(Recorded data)

-=-=-=-=-

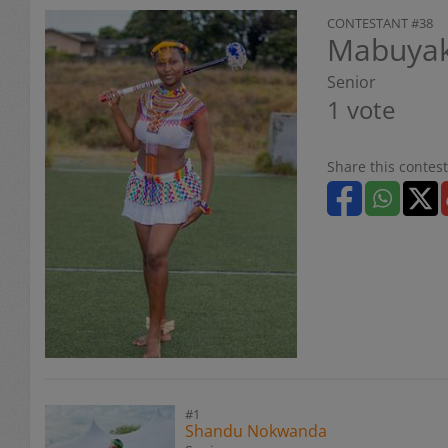
CONTESTANT #38
Mabuyak
Senior
1 vote
Share this contest
#1
Shandu Nokwanda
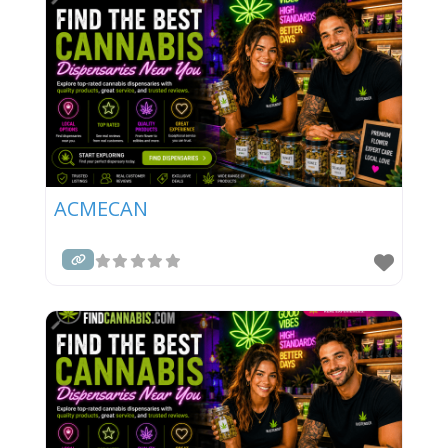
ACMECAN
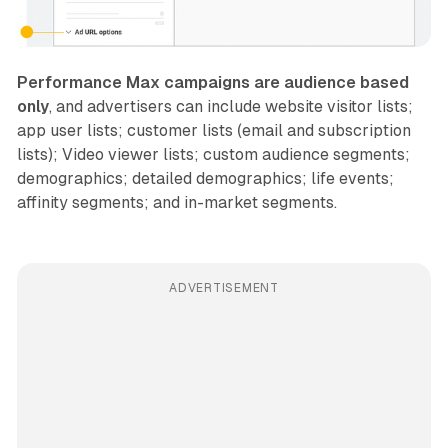
Performance Max campaigns are audience based
only
, and advertisers can include website visitor lists;
app user lists; customer lists (email and subscription
lists); Video viewer lists; custom audience segments;
demographics; detailed demographics; life events;
affinity segments; and in-market segments.
ADVERTISEMENT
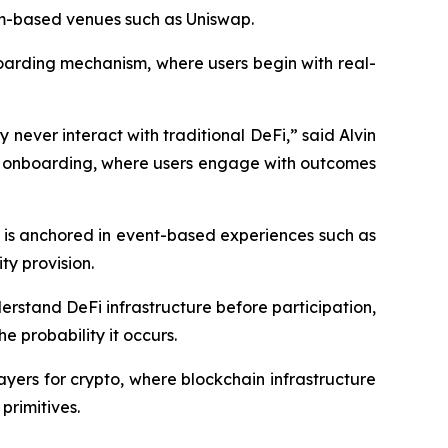
eum-based venues such as Uniswap.
boarding mechanism, where users begin with real-
 never interact with traditional DeFi,” said Alvin
ed onboarding, where users engage with outcomes
 is anchored in event-based experiences such as
ty provision.
derstand DeFi infrastructure before participation,
 probability it occurs.
ayers for crypto, where blockchain infrastructure
primitives.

-=-=-=-=-

**What the task requires**
Retype every line of text in the records above word for word, leaving the pictures out.

**Reply to the exercise**
CONTESTANT #38
Mabuyak
Senior
1 vote
Share this contest
#1
Shandu Nokwanda
ACMECAN
Performance Max campaigns are audience based
only
, and advertisers can include website visitor lists;
app user lists; customer lists (email and subscription
lists); Video viewer lists; custom audience segments;
demographics; detailed demographics; life events;
affinity segments; and in-market segments.
ADVERTISEMENT
eum-based venues such as Uniswap.
boarding mechanism, where users begin with real-
 never interact with traditional DeFi,” said Alvin
ed onboarding, where users engage with outcomes
 is anchored in event-based experiences such as
ty provision.
derstand DeFi infrastructure before participation,
 probability it occurs.
ayers for crypto, where blockchain infrastructure
primitives.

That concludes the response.